Hmm... My reply disappeared, that's not supposed to happen to me! 

Two powered units, the B is a dummy. Four motors doing the work.

The layout has well over 400 feet of track in the continuous mainline, you run around lots of curves, tunnels, etc. and there are two reverse loops so a complete circuit covers all the mainline track. Most of the layout is our modules that go on the road, we "store" them in Harry's basement and then we come and play with them.


----------



## norgale (Apr 4, 2011)

I'm glad that the horn didn't blow. One thing I can't stand is engineers blowing the horn where there is no reason for the horn to blow. Same with the bells. Nice video John and it looks like a very nice layout there too. Maybe you could do a tour of the whole thing sometime--- with the trains running of course. Pete


----------



## Big Ed (Jun 16, 2009)

The horn probably doesn't work. 

I guess the light says nothing either.:dunno:


----------



## gunrunnerjohn (Nov 10, 2010)

This one is my two PRR U28C locomotives with 115 cars in a mixed freight. Yes, the traction tires on the two engines have a little wear on them now!


----------



## gunrunnerjohn (Nov 10, 2010)

norgale said:


> I'm glad that the horn didn't blow. One thing I can't stand is engineers blowing the horn where there is no reason for the horn to blow


Oh, and the horns are for all the crossings, there are several here and also on the other side of the room behind the camera.


----------



## Big Ed (Jun 16, 2009)

gunrunnerjohn said:


> This one is my two PRR U28C locomotives with 115 cars in a mixed freight.

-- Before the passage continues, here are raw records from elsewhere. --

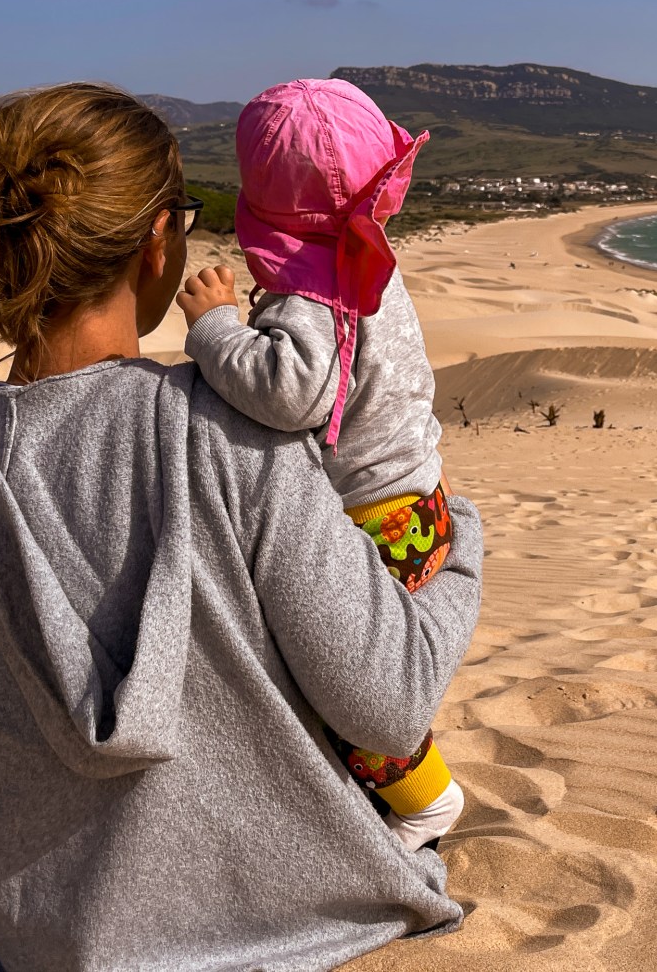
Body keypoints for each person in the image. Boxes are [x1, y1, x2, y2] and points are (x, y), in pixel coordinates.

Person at [0, 83, 484, 971]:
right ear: (156, 241)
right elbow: (388, 700)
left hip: (23, 926)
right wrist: (464, 553)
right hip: (267, 912)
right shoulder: (230, 437)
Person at [179, 79, 460, 850]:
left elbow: (290, 394)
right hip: (417, 500)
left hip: (375, 522)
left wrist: (214, 329)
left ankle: (428, 804)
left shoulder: (312, 295)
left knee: (348, 690)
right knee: (350, 679)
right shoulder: (369, 263)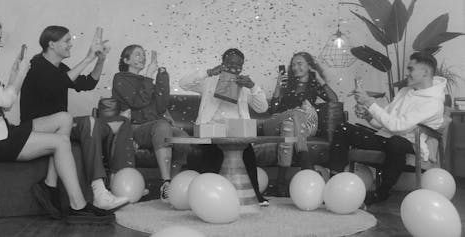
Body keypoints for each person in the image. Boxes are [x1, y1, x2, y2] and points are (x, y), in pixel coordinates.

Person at [0, 0, 113, 224]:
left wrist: (15, 73)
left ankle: (49, 186)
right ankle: (77, 205)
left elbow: (4, 102)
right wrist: (22, 73)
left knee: (64, 118)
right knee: (61, 143)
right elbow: (6, 101)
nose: (1, 44)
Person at [20, 26, 129, 211]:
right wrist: (88, 58)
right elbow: (57, 84)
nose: (71, 45)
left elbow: (87, 83)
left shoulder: (60, 67)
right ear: (52, 44)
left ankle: (100, 192)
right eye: (67, 41)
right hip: (36, 127)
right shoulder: (36, 65)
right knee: (84, 121)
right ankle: (95, 192)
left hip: (61, 125)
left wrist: (100, 60)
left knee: (92, 122)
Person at [329, 52, 446, 204]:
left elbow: (397, 127)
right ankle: (333, 183)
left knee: (396, 142)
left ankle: (382, 192)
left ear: (425, 72)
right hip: (385, 138)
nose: (407, 73)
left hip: (408, 143)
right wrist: (368, 115)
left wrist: (370, 103)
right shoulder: (405, 92)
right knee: (343, 128)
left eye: (411, 69)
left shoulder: (433, 102)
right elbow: (385, 121)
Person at [179, 48, 270, 206]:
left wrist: (253, 86)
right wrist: (208, 72)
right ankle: (207, 197)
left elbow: (262, 108)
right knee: (213, 152)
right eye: (230, 63)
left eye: (239, 64)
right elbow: (183, 84)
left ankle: (255, 195)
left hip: (236, 131)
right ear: (223, 63)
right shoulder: (209, 80)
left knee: (247, 151)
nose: (234, 67)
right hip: (211, 129)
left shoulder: (244, 84)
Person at [112, 45, 189, 203]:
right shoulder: (120, 78)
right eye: (137, 54)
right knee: (161, 126)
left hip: (155, 126)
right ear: (126, 60)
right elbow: (137, 102)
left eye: (143, 55)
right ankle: (165, 183)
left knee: (182, 137)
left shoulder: (146, 82)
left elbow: (161, 106)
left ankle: (173, 187)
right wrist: (148, 75)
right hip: (135, 128)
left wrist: (162, 78)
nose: (143, 57)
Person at [261, 52, 338, 196]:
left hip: (306, 125)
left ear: (309, 66)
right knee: (292, 116)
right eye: (293, 65)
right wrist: (278, 87)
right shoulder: (287, 83)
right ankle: (306, 165)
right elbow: (274, 109)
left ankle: (280, 183)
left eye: (300, 63)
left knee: (289, 125)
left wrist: (321, 80)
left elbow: (334, 100)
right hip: (278, 123)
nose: (295, 67)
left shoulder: (314, 85)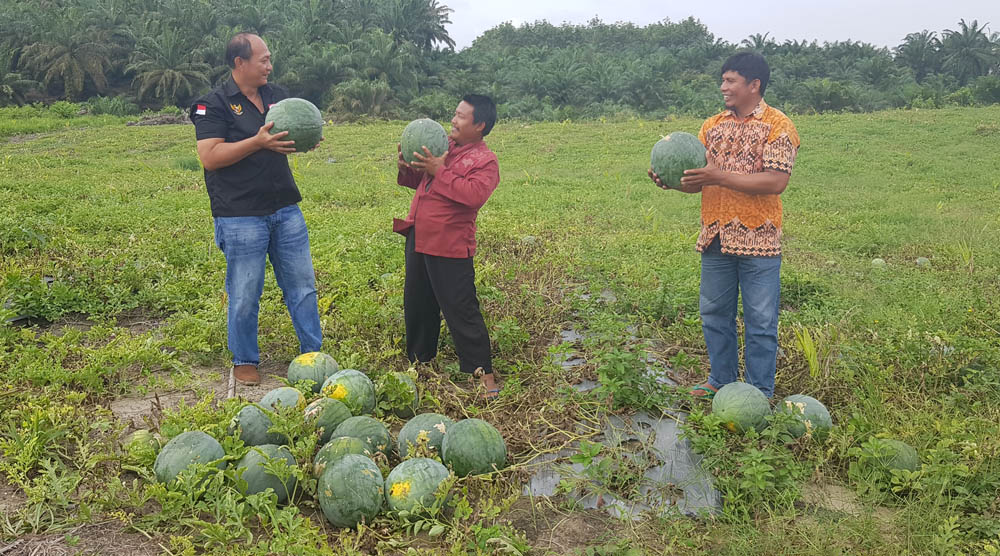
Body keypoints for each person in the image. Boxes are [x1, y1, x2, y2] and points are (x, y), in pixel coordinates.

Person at [649, 52, 800, 399]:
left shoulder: (778, 126)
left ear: (754, 85)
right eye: (723, 80)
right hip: (715, 236)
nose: (723, 87)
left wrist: (720, 176)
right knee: (715, 314)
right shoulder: (711, 126)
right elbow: (700, 180)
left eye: (731, 81)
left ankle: (759, 391)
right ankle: (721, 380)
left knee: (761, 323)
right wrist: (671, 181)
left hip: (759, 241)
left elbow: (776, 182)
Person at [189, 32, 323, 386]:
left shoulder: (276, 96)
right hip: (240, 213)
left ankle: (314, 353)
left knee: (302, 286)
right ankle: (245, 359)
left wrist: (306, 139)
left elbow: (287, 137)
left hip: (284, 207)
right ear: (240, 63)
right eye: (263, 60)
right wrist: (257, 142)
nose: (269, 65)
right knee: (246, 290)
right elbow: (210, 157)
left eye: (269, 59)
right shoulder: (212, 104)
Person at [393, 94, 501, 399]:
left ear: (479, 125)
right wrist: (409, 166)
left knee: (461, 309)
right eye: (454, 114)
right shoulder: (444, 147)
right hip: (420, 235)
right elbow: (419, 181)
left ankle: (483, 374)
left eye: (461, 116)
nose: (453, 120)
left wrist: (440, 170)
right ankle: (419, 362)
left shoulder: (485, 161)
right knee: (417, 303)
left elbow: (473, 195)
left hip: (451, 244)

Yes, the traction tires on the two engines have a little wear on them now!


This site is screwed up today, John.

My you tube link did not work either.

And when you go to quote or multiquote that is screwed up too.


----------



## Big Ed (Jun 16, 2009)

Matter of fact go and try to look at some old you tubes that have been posted here.

They all show up as blanks.


----------



## norgale (Apr 4, 2011)

That's that damned Google doing that. I can't get to any of my old videos since they became involved with YT and I am mad about that. Last night I downloaded a video to 'My Pictures' and although the video showed that it was there It wouldn't transfer to Photobucket. When I transfered it to YT it all went fine. I swear google is in my computer telling it what to do. pete


----------



## norgale (Apr 4, 2011)

I don't mind the horns blowing for a reason like a crossing. It's when they blow out in the country and there's nothing around for miles that bugs me. Pete


----------



## golfermd (Apr 19, 2013)

Very cool. What was the repair?


----------



## gunrunnerjohn (Nov 10, 2010)

My second YouTube of the 115 car train shows up fine for me.

Here's the direct link: http://www.youtube.com/watch?v=H4r59BcEEjo&feature=player_detailpage


----------